You might be able to find a breastfeeding group nearby- these are amazing for finding volunteers who can sit with you and take time when baby is ready.

Finally, don’t be distraught if breastfeeding doesn’t work for you. It is out of your control and if you have given it your best shot then you’re not a failure.

teapotter · 24/02/2020 18:05

Oh, another thing. Do you express with baby on you? You can latch her on one side and express from the other at the same time (takes a bit of practice). This can increase your supply as your hormones are in the right place. Hope it goes well

GrumpyHoonMain · 01/03/2020 05:29

How much are you eating and drinking?

nachthexe · 01/03/2020 05:42

How much are you pumping? When dd was in scbu I set up a pumping schedule as it was important for me not to miss getting established. In the end she couldn’t bf, but I had a great supply of milk to bottle feed with.

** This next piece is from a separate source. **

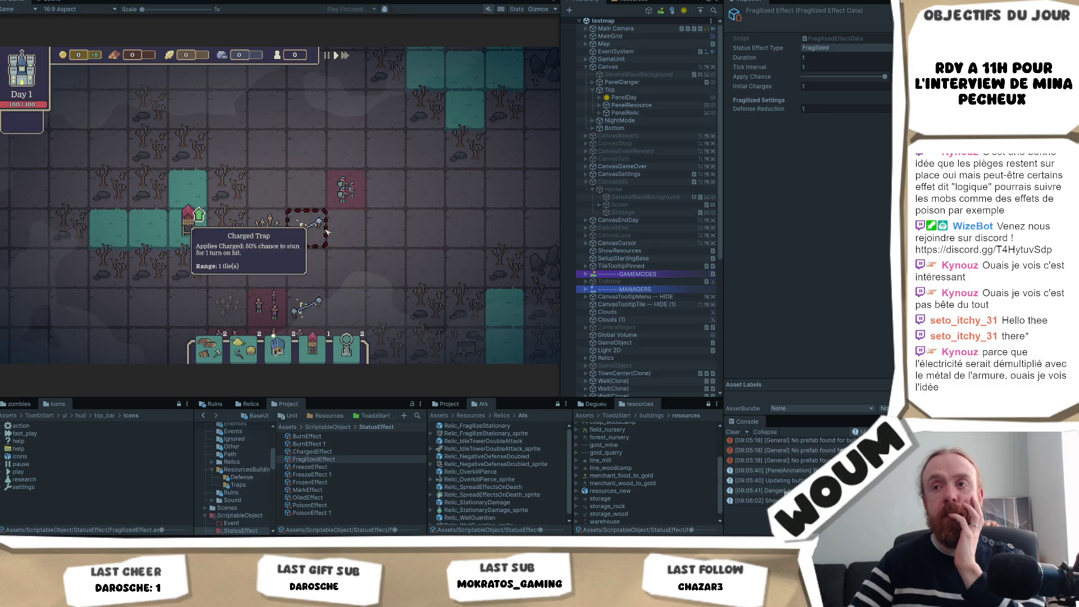
scroll(318, 199, "up", 2)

JusticeForBarb · 01/03/2020 06:00

Go easy on yourself.
I recently had my first baby and had all intentions on breastfeeding, but then had quite a large bleed after giving birth. We were on the postnatal ward a week after she was born so had plenty of support and I was doing the same - 3 hourly pumping with hospital grade pump, which we also went home with. Baby also wouldn’t latch and lost a large amount of weight before they would finally let us top up with formula.
By day 14 I was still only expressing off 10-15ml and my supply almost appeared to start failing off. Someone eventually told me that bleeds/traumatic births can really affect milk supply (which mentally helped me feel much better!). If I missed pumping for a few hours, I never became engorged or had painful breasts.. it just seemed like the milk was never there.
I’ve taken the stress off myself by expressing as and when I want to now, which is working for us because it’s so gutting just constantly pumping and getting such teeny amounts!